Lines that include the string "surface" are the ones to copy from the entries below.

*** Opening of EXTRACTED DATA ***

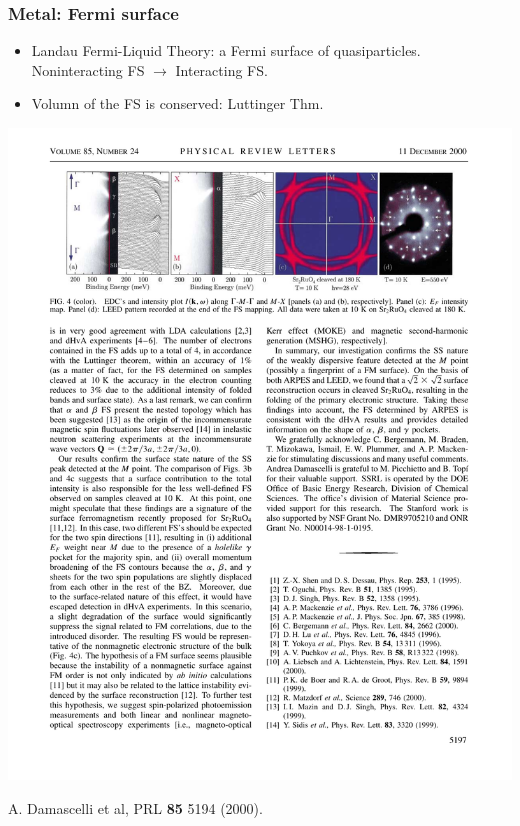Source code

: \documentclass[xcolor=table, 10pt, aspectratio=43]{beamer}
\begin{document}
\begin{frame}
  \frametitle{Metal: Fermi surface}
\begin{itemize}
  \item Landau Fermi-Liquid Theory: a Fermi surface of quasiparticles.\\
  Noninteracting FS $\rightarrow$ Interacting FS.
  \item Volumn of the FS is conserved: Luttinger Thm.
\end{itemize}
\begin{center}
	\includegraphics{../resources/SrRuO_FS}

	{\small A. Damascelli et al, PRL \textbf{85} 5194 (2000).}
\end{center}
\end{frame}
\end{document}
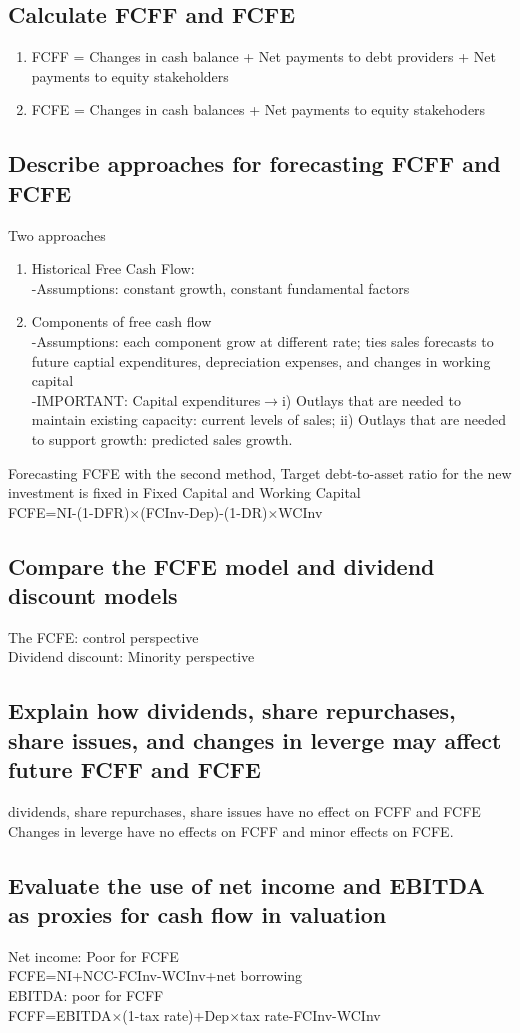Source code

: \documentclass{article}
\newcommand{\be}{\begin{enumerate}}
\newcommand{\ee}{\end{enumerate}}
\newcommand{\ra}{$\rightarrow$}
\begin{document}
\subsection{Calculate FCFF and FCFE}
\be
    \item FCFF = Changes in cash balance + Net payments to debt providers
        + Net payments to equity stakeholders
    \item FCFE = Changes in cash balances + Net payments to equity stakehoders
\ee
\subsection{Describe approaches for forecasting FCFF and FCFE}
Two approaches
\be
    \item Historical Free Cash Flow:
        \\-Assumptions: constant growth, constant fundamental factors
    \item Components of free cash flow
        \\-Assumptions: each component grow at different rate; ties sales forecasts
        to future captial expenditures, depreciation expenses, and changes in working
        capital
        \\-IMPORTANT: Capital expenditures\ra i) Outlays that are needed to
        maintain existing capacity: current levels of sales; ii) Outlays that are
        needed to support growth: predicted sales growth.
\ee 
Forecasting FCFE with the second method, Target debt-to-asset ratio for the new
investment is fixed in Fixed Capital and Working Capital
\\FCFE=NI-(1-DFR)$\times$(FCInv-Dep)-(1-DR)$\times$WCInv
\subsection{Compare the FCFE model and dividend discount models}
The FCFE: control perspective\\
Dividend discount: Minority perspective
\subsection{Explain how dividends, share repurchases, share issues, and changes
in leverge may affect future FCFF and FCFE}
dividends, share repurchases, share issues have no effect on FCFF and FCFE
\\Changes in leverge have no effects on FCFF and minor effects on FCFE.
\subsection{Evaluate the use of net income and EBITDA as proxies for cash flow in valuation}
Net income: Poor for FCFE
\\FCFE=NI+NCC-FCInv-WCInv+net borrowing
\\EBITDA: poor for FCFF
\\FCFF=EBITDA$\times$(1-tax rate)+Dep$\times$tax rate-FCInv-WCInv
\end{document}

*** Close of EXTRACTED DATA ***

__ANSWER TO THIS TASK__:
  \frametitle{Metal: Fermi surface}
  \item Landau Fermi-Liquid Theory: a Fermi surface of quasiparticles.\\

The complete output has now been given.